Extell has billions of dollars worth of development underway. Now all it needs is a sales director.
Gary Barnett’s firm confirmed Friday that it’s searching for a head of sales and marketing, following the departure of Anna Zarro earlier this summer. Zarro, who is still consulting on Extell’s rental projects, joined the company from Town Residential in October 2016. Zarro could not be reached for comment.
For one of the city’s most prolific developers, the top sales and marketing job is a key role, but Extell has had something of a revolving door. Zarro replaced Elaine Diratz, a Corcoran Sunshine Marketing Group alum who left to join Town in 2016.
Multiple sources said the developer has tapped an executive search firm, Ferguson Partners, to help fill the role.

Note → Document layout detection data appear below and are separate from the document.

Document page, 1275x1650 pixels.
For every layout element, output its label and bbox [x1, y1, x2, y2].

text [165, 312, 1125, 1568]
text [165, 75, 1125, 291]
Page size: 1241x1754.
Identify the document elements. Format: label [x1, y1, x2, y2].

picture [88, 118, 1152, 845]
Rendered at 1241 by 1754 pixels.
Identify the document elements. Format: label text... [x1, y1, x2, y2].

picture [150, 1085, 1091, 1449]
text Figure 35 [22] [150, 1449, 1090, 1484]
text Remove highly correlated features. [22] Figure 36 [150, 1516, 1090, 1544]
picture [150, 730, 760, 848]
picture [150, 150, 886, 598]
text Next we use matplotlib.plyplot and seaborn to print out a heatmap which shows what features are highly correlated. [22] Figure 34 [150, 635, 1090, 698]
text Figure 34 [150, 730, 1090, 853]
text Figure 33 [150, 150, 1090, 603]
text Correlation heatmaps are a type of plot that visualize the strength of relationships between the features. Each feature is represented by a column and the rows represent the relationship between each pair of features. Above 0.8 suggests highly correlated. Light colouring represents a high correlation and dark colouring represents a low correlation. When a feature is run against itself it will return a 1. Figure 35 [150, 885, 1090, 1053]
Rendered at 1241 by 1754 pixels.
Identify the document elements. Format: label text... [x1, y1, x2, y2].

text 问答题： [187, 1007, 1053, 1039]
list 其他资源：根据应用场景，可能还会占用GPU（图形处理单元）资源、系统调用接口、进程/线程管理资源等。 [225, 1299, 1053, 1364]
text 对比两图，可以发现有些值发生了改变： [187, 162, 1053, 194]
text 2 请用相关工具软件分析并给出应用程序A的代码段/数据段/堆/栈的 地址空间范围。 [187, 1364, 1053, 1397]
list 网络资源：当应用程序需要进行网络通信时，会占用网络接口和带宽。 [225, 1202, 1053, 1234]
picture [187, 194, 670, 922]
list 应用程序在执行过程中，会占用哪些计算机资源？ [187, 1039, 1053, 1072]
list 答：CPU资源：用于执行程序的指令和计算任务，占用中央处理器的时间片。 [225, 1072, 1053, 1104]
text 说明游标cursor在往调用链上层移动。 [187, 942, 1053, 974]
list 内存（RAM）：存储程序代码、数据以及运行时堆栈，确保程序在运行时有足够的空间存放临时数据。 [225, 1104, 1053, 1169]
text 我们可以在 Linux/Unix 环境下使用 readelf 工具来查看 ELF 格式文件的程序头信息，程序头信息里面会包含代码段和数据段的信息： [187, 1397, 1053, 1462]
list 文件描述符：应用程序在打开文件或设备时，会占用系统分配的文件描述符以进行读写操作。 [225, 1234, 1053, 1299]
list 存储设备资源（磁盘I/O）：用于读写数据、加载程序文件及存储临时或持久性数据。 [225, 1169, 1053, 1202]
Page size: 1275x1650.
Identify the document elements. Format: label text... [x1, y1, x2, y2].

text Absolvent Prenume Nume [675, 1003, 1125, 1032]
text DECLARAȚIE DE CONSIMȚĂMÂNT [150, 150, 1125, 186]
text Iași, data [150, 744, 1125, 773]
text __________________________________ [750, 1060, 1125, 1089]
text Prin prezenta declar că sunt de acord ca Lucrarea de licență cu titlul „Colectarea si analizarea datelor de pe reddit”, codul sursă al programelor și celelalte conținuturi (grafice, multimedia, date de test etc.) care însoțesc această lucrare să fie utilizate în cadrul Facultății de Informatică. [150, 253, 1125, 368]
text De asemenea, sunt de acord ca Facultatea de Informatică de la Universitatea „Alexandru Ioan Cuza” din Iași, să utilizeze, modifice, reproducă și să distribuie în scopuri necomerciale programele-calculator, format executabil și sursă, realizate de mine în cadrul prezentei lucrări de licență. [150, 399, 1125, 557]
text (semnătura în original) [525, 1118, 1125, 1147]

Some possible candidates are rumored to include Andy Gerringer, head of new business development at the Marketing Directors; Stephen Kliegerman, president of Terra Development Marketing, which includes Halstead Property Development Marketing; and James Lansill, a managing director at Corcoran Sunshine Marketing Group. All three individuals declined to comment. A representative for Corcoran said Lansill is not leaving the firm.
One sales director who interviewed for the job put it this way: Extell has great projects, but it also comes with a notoriously demanding work environment.
A spokesperson for Extell confirmed the developer is looking for a head of sales and marketing to work on “some of the city’s most exciting and transformative developments ever built.”
Diratz only had positive things to say about Barnett, but acknowledged that being sales director at the firm is a tough job that requires years of new development experience.
But those familiar with Extell’s pipeline said the job — and volume of inventory to move — is daunting.
“He’s got some really tough projects,” said one new development executive. “You’re going to be on the line all the time. You’re going to be under a microscope for years.”
Extell is one of the most active developers in the city with a pipeline that includes 2.99 million square feet and some 1,567 residential units, according to an analysis of building permits by The Real Deal.
The developer’s active projects include One Manhattan Square, an 80-story condo with a sellout of $1.9 billion, and One57, which still has sponsor units left to sell.
There’s also Central Park Tower, a 179-unit project with a projected sellout of more than $4 billion. Sales have not yet officially launched.
Extell landed a $1.14 billion financing for the project, which requires the developer to sell $500 million worth of apartments by 2020. However, that benchmark shouldn’t be hard to reach, according to TRD’s analysis of condo sales this year.
In March, Jason Karadus resigned as sales director of Central Park Tower.
“This was a very corporate position,” he said at the time. “I gave it six months.”